[Start of Attachment]

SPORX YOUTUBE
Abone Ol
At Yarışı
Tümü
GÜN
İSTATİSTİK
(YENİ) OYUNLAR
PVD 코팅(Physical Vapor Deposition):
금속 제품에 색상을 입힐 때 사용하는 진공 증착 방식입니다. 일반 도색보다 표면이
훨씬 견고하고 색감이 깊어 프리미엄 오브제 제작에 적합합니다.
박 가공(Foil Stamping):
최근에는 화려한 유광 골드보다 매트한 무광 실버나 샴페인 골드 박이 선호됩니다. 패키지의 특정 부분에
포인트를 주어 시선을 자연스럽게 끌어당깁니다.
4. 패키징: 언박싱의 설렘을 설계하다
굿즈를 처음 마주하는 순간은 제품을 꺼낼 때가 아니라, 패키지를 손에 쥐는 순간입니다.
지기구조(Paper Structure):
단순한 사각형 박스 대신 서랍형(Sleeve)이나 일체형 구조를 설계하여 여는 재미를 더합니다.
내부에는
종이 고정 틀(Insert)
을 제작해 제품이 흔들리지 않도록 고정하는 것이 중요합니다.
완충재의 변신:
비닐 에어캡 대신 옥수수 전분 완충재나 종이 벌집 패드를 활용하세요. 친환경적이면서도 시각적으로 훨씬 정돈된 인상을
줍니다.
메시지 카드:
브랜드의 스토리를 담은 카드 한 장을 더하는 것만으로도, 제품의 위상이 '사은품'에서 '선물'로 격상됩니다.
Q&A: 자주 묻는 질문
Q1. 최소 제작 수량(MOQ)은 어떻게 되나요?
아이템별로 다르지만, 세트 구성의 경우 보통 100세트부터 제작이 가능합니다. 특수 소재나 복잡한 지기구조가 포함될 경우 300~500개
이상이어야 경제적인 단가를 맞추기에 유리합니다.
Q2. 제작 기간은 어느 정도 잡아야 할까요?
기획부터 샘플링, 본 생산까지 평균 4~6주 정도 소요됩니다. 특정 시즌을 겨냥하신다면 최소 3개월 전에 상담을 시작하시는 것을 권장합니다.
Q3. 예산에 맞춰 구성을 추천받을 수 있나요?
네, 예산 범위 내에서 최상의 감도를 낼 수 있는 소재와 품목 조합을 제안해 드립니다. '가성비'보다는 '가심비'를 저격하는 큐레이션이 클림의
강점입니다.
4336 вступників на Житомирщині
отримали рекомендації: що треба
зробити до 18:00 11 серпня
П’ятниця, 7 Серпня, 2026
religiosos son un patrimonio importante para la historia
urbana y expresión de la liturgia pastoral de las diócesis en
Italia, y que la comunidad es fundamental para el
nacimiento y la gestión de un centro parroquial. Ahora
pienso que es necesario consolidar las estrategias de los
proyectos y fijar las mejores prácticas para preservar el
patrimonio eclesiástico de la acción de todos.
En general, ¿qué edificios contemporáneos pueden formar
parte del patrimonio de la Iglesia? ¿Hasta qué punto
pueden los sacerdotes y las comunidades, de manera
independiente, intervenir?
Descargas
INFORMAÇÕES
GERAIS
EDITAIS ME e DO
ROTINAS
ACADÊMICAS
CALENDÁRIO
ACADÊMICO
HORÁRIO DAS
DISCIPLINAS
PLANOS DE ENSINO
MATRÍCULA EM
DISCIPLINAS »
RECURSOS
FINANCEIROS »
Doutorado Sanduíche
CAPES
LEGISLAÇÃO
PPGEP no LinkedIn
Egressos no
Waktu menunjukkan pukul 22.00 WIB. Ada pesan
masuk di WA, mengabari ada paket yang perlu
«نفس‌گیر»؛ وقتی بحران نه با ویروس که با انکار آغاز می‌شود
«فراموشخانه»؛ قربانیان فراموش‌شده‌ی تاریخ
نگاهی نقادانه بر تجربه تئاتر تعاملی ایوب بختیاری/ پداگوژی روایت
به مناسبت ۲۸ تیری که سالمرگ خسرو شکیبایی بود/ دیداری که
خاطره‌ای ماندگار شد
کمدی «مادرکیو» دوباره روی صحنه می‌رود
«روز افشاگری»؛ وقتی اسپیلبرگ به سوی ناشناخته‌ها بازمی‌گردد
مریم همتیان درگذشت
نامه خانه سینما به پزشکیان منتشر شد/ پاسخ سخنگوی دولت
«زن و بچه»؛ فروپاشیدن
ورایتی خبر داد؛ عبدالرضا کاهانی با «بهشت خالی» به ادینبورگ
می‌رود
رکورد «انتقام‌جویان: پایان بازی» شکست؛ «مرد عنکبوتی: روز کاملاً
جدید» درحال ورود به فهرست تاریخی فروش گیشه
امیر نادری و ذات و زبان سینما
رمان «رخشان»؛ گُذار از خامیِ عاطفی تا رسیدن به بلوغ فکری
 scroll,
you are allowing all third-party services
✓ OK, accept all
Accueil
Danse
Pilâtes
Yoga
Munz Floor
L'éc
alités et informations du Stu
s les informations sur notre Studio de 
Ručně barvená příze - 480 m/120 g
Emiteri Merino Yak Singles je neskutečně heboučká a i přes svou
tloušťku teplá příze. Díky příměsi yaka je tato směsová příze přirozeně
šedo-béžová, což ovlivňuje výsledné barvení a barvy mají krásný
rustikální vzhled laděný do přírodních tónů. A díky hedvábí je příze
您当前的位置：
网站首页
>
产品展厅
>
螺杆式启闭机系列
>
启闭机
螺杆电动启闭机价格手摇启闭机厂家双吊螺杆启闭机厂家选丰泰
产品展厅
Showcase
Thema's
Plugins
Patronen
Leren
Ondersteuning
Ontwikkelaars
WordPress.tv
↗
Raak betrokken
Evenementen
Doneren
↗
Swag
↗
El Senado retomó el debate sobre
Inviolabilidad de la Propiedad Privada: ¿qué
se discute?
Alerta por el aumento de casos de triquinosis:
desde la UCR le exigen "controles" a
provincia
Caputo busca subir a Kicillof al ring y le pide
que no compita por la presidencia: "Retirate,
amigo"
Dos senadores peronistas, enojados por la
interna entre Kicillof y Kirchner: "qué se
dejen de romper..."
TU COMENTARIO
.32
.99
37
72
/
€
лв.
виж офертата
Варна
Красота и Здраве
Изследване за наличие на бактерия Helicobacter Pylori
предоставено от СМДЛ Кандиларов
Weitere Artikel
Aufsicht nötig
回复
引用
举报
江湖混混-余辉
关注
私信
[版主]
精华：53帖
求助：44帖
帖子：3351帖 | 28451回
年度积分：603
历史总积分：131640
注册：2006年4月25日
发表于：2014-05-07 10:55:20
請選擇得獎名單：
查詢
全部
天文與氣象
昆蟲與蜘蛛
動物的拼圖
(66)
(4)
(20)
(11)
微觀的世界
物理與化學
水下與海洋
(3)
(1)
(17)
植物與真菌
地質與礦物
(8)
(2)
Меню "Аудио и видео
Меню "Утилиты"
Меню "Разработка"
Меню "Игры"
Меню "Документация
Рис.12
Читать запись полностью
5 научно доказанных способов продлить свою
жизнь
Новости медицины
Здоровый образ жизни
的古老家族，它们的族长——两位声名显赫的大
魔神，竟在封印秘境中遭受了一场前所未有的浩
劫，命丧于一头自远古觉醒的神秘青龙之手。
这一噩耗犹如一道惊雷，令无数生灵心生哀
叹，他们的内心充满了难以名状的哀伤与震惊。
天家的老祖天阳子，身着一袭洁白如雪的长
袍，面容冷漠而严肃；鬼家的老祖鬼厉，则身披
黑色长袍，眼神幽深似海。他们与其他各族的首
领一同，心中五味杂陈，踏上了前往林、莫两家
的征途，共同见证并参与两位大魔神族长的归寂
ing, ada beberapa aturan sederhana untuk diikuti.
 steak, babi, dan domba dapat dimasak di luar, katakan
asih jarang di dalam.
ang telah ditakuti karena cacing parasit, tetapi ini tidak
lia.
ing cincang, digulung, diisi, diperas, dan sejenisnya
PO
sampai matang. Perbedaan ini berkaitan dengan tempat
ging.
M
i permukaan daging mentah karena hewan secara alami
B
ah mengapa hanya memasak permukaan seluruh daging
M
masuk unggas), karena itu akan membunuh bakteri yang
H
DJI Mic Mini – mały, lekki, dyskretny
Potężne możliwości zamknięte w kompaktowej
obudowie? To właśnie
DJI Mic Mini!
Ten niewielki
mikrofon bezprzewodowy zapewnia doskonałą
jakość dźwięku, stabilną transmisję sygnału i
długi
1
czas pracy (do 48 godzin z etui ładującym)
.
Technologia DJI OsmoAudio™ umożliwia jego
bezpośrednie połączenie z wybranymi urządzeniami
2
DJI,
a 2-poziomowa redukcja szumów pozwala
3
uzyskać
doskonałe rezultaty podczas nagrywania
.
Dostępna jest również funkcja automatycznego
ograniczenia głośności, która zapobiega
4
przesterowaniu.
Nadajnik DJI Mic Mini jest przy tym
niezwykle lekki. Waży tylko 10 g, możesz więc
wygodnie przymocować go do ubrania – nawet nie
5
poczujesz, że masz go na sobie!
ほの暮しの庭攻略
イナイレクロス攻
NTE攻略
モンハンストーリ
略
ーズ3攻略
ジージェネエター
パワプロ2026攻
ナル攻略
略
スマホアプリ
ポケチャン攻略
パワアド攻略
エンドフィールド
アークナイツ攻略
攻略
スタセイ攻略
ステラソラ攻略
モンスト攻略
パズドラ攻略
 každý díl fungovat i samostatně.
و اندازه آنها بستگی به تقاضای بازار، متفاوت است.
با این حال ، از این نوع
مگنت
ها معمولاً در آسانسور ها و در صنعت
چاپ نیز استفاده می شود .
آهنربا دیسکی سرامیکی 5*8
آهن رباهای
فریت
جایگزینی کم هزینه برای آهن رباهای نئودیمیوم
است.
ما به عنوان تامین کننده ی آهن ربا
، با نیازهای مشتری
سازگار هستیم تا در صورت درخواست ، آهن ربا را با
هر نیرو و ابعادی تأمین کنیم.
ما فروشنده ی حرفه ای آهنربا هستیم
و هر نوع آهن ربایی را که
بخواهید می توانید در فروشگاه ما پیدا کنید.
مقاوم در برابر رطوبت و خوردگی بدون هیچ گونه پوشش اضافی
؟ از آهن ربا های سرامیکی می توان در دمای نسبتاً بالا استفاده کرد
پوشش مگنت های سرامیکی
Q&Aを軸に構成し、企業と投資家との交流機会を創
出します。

[End of Attachment]

Using the material above, find each line that holds "yang" and copy that line.

masuk di WA, mengabari ada paket yang perlu
masuk unggas), karena itu akan membunuh bakteri yang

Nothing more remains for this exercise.